Schrijf alle onderstaande data opnieuw uit, waarbij je "centimetres" overal vervangt door "cm" en de rest ongewijzigd laat. Neem de afbeeldingen niet op in je antwoord.
§ §
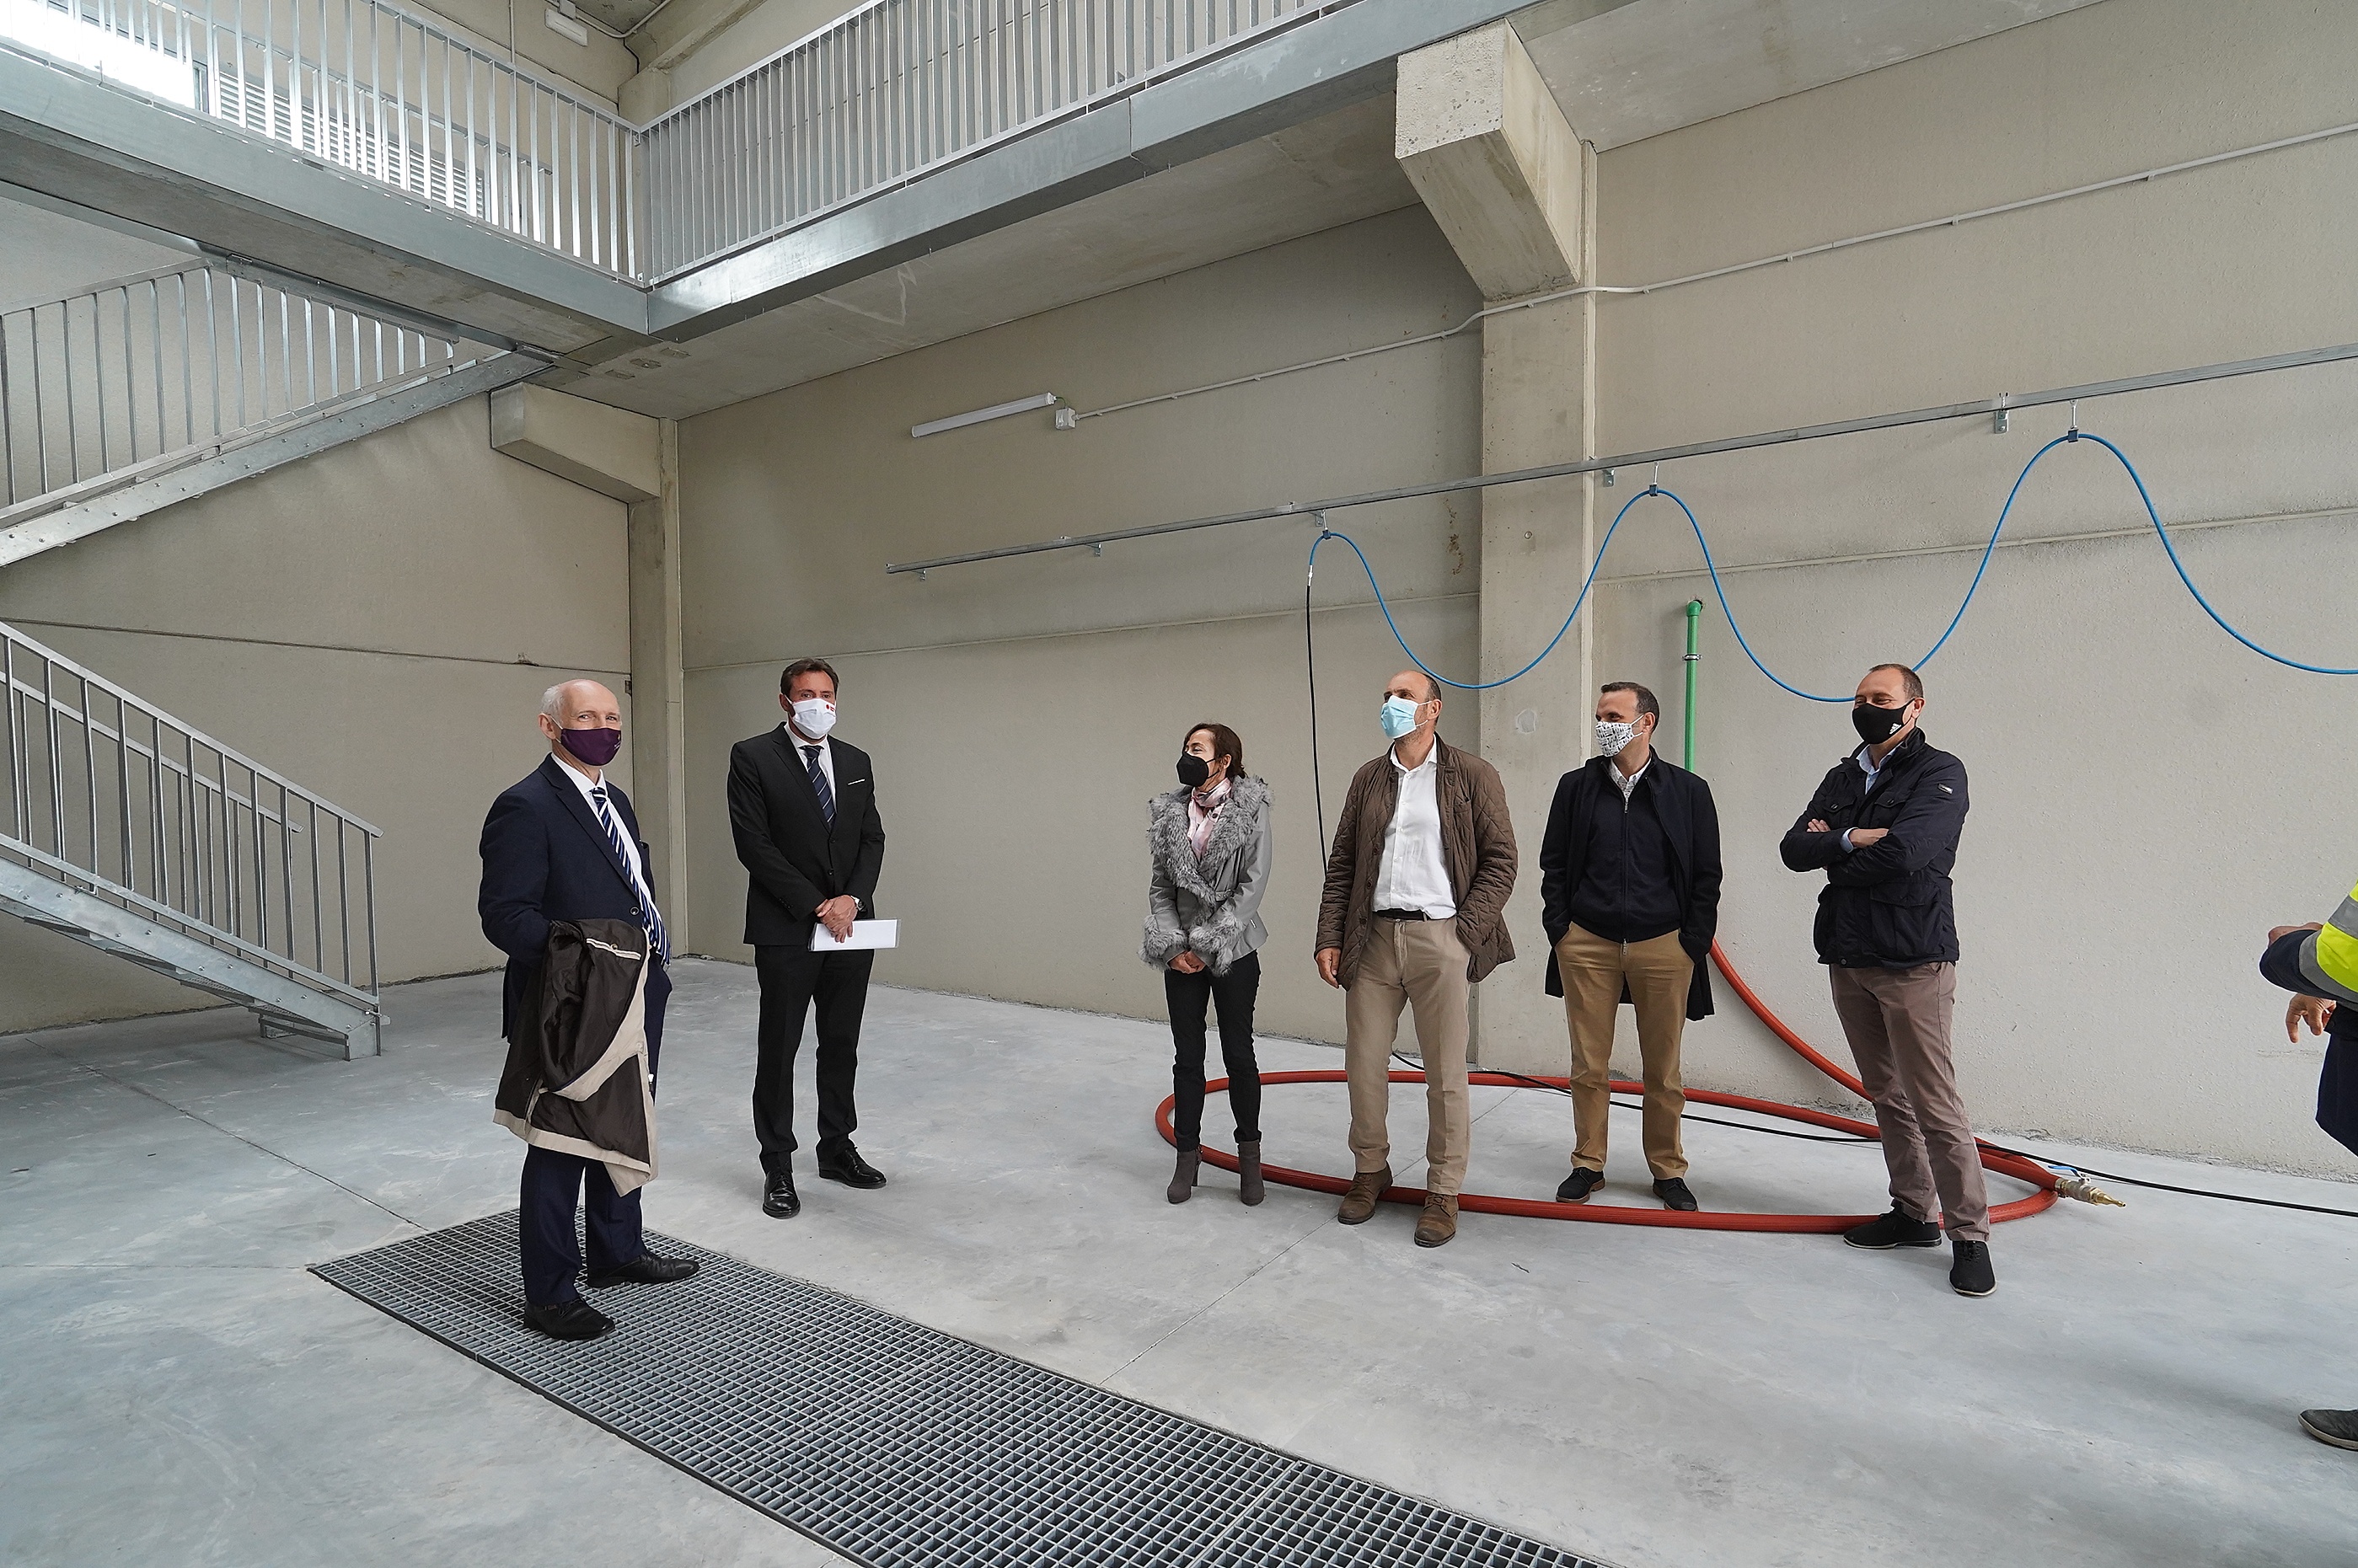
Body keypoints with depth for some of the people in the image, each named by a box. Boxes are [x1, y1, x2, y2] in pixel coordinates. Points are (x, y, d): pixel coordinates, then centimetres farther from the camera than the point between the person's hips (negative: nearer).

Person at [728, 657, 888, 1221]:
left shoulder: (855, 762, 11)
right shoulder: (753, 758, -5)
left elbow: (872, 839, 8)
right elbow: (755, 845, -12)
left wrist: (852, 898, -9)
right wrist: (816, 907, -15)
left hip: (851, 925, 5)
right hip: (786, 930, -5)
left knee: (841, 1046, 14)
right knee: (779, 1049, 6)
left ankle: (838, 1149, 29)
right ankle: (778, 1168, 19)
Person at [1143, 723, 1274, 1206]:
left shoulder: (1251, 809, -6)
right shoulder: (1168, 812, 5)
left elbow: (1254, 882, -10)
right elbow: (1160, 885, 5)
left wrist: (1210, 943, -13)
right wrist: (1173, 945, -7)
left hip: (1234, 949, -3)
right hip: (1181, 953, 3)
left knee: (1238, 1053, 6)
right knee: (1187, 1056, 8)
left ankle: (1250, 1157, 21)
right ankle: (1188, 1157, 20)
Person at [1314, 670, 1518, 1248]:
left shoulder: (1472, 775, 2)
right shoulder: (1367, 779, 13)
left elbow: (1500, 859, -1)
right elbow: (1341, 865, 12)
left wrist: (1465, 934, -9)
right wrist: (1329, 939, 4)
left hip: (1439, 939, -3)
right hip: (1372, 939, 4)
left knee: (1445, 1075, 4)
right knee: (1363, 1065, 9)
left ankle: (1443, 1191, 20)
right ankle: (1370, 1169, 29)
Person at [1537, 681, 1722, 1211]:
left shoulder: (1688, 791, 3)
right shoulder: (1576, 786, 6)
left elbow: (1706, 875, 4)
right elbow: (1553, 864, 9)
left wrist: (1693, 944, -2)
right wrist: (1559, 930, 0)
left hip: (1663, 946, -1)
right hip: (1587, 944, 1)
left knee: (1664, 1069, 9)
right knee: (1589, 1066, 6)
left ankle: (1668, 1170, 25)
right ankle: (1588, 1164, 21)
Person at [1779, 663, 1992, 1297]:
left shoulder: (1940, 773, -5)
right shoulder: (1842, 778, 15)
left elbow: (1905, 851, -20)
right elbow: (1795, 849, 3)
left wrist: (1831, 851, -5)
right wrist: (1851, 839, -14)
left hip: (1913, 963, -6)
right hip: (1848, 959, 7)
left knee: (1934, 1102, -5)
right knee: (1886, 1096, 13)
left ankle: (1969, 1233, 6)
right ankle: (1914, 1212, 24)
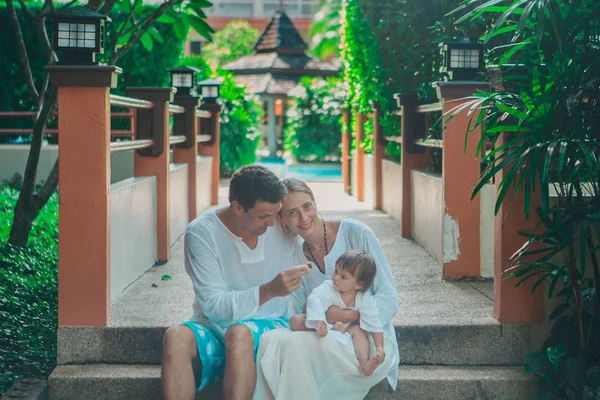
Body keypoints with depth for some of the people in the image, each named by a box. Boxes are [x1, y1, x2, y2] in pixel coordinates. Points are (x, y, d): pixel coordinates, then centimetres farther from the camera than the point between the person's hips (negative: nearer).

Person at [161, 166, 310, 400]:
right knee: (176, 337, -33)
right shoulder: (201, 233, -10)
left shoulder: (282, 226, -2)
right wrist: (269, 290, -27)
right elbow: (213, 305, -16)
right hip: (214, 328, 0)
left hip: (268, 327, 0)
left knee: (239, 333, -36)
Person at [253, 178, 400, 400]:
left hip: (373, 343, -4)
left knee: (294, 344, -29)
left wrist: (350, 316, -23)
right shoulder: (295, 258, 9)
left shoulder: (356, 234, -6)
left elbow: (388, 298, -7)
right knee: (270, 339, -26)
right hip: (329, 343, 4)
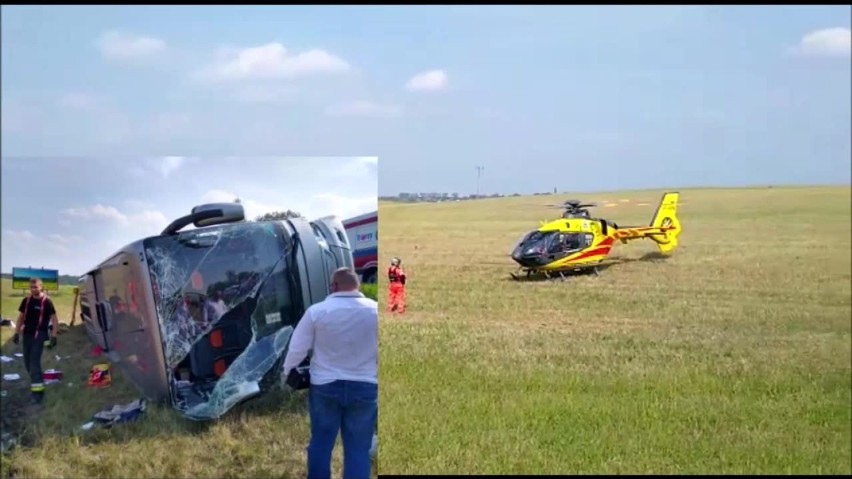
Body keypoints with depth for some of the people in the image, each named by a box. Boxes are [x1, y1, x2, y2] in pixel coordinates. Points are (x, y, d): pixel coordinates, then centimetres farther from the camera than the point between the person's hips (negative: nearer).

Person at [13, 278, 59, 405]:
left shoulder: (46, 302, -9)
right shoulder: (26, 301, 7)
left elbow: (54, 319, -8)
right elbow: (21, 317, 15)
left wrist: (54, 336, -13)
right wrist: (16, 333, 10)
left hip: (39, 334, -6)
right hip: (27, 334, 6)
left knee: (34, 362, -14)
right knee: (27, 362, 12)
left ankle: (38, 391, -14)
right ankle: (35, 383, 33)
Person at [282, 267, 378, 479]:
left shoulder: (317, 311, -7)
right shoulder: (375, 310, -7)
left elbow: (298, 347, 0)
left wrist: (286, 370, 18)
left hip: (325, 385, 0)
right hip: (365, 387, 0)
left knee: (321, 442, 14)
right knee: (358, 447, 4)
§ §
▶ **Uitwerking**:
Body keypoints with depth for some of the people in the image, each named by a box. Boxes are [x1, y1, x2, y2] in pixel coordinates. Points are (x, y, d): pixel coordinates, then cm farther from the camera than the point between the person's hips (negative: nearer).

Person at [728, 657, 888, 1221]:
left shoulder: (855, 762, 11)
right shoulder: (753, 758, -5)
left elbow: (872, 839, 8)
right elbow: (755, 845, -12)
left wrist: (852, 898, -9)
right wrist: (816, 907, -15)
left hip: (851, 925, 5)
right hip: (786, 930, -5)
left knee: (841, 1046, 14)
right knee: (779, 1049, 6)
left ankle: (838, 1149, 29)
right ankle: (778, 1168, 19)
Person at [1143, 723, 1274, 1206]:
left shoulder: (1251, 809, -6)
right shoulder: (1168, 812, 5)
left elbow: (1254, 882, -10)
right elbow: (1160, 885, 5)
left wrist: (1210, 943, -13)
right wrist: (1173, 945, -7)
left hip: (1234, 949, -3)
right hip: (1181, 953, 3)
left knee: (1238, 1053, 6)
right knee: (1187, 1056, 8)
left ankle: (1250, 1157, 21)
right ankle: (1188, 1157, 20)
Person at [1314, 670, 1518, 1248]:
left shoulder: (1472, 775, 2)
right shoulder: (1367, 779, 13)
left elbow: (1500, 859, -1)
right elbow: (1341, 865, 12)
left wrist: (1465, 934, -9)
right wrist: (1329, 939, 4)
left hip: (1439, 939, -3)
right hip: (1372, 939, 4)
left knee: (1445, 1075, 4)
right knee: (1363, 1065, 9)
left ankle: (1443, 1191, 20)
right ankle: (1370, 1169, 29)
Person at [1537, 681, 1722, 1211]:
left shoulder: (1688, 791, 3)
right shoulder: (1576, 786, 6)
left elbow: (1706, 875, 4)
right elbow: (1553, 864, 9)
left wrist: (1693, 944, -2)
right wrist: (1559, 930, 0)
left hip: (1663, 946, -1)
right hip: (1587, 944, 1)
left knee: (1664, 1069, 9)
right knee: (1589, 1066, 6)
left ankle: (1668, 1170, 25)
right ankle: (1588, 1164, 21)
Person at [1779, 663, 1992, 1297]:
left shoulder: (1940, 773, -5)
right shoulder: (1842, 778, 15)
left elbow: (1905, 851, -20)
right elbow: (1795, 849, 3)
left wrist: (1831, 851, -5)
right wrist: (1851, 839, -14)
left hip: (1913, 963, -6)
right hip: (1848, 959, 7)
left knee: (1934, 1102, -5)
right knee: (1886, 1096, 13)
left ankle: (1969, 1233, 6)
right ankle: (1914, 1212, 24)
Body keypoints with depth for some of the people in the image, each named by a box. Boxes are [x1, y1, x2, y2] in pixel coordinates. Points are (x, y, d): pixel coordinates, then cm farther from the camera than the point between the person's hips (negative: nearer).

Person at [161, 166, 310, 400]:
right knee: (176, 337, -33)
right shoulder: (201, 233, -10)
left shoulder: (282, 226, -2)
right wrist: (269, 290, -27)
right elbow: (213, 305, -16)
right hip: (214, 328, 0)
left hip: (268, 327, 0)
left knee: (239, 333, -36)
Person at [253, 178, 400, 400]:
left hip: (373, 343, -4)
left knee: (294, 344, -29)
left wrist: (350, 316, -23)
right shoulder: (295, 258, 9)
left shoulder: (356, 234, -6)
left elbow: (388, 298, -7)
right knee: (270, 339, -26)
right hip: (329, 343, 4)
Body keypoints with depth for some of the people in the image, each named by a box. Boxes are [x1, y1, x2, y2] in pixel coordinates. Points are (x, y, d): pixel coordinates, then cm farther from the camera than the point between the person's hips (negative: nearer).

Person at [13, 278, 59, 405]:
left shoulder: (46, 302, -9)
right shoulder: (26, 301, 7)
left elbow: (54, 319, -8)
right elbow: (21, 317, 15)
left wrist: (54, 336, -13)
right wrist: (16, 333, 10)
left hip: (39, 334, -6)
right hip: (27, 334, 6)
left knee: (34, 362, -14)
right knee: (27, 362, 12)
left ankle: (38, 391, -14)
right ankle: (35, 383, 33)
Person at [282, 267, 378, 479]:
left shoulder: (317, 311, -7)
right shoulder: (375, 310, -7)
left elbow: (298, 347, 0)
left wrist: (286, 370, 18)
left hip: (325, 385, 0)
right hip: (365, 387, 0)
left knee: (321, 442, 14)
right knee: (358, 447, 4)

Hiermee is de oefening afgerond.